Task goal. The answer must consist of every line below that contains the word "Court".

[Saved data entries]
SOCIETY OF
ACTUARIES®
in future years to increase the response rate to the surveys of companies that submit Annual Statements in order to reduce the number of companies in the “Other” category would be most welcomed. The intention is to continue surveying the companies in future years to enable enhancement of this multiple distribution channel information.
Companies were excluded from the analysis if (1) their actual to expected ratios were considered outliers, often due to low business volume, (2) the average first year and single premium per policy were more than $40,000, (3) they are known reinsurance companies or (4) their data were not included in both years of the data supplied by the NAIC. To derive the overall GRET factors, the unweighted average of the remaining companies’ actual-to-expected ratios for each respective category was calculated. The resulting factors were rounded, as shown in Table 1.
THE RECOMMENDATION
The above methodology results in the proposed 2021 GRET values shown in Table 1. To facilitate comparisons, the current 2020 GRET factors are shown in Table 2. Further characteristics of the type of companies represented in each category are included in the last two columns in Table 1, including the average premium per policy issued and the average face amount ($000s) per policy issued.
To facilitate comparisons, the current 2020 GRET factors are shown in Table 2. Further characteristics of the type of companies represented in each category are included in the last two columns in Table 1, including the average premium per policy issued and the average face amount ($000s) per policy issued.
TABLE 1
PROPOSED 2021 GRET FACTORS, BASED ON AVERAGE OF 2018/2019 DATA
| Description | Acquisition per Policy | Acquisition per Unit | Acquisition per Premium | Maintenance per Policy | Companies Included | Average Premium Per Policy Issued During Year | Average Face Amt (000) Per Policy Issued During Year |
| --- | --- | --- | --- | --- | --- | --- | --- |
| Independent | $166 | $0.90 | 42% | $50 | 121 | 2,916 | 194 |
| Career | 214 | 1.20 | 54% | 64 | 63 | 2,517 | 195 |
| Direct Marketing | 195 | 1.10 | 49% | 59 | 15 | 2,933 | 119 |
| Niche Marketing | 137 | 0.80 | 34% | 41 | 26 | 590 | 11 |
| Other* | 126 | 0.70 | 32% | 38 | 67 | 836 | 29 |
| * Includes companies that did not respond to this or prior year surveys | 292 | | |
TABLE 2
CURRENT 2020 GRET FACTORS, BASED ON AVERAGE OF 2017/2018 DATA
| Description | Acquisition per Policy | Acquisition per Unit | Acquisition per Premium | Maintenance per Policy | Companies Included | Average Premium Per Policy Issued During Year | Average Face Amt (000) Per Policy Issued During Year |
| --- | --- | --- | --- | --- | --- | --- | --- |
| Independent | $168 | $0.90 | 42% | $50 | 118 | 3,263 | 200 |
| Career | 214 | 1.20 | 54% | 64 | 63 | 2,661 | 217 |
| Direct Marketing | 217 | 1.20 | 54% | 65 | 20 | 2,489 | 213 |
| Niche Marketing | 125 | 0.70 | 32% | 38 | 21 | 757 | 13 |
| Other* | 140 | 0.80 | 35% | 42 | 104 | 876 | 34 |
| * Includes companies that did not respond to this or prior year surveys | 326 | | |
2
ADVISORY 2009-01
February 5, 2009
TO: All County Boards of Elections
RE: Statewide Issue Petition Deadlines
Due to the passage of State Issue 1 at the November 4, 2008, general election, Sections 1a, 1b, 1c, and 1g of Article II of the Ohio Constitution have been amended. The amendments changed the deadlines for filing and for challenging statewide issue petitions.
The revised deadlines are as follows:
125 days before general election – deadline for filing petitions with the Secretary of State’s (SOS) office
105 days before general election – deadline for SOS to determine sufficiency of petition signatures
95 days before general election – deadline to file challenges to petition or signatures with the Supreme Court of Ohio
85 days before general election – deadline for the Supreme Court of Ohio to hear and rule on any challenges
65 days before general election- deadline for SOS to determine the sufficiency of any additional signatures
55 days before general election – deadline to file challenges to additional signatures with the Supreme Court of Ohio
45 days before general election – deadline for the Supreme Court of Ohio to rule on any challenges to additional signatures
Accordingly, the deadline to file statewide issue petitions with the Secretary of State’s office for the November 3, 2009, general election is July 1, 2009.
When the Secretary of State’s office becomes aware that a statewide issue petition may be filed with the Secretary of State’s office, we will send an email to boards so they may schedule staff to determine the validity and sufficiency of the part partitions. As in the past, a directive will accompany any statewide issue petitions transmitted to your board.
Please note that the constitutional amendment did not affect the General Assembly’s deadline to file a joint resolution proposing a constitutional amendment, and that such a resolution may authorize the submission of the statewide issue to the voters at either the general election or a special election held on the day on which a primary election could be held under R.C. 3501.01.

Exercise output.
95 days before general election – deadline to file challenges to petition or signatures with the Supreme Court of Ohio
85 days before general election – deadline for the Supreme Court of Ohio to hear and rule on any challenges
55 days before general election – deadline to file challenges to additional signatures with the Supreme Court of Ohio
45 days before general election – deadline for the Supreme Court of Ohio to rule on any challenges to additional signatures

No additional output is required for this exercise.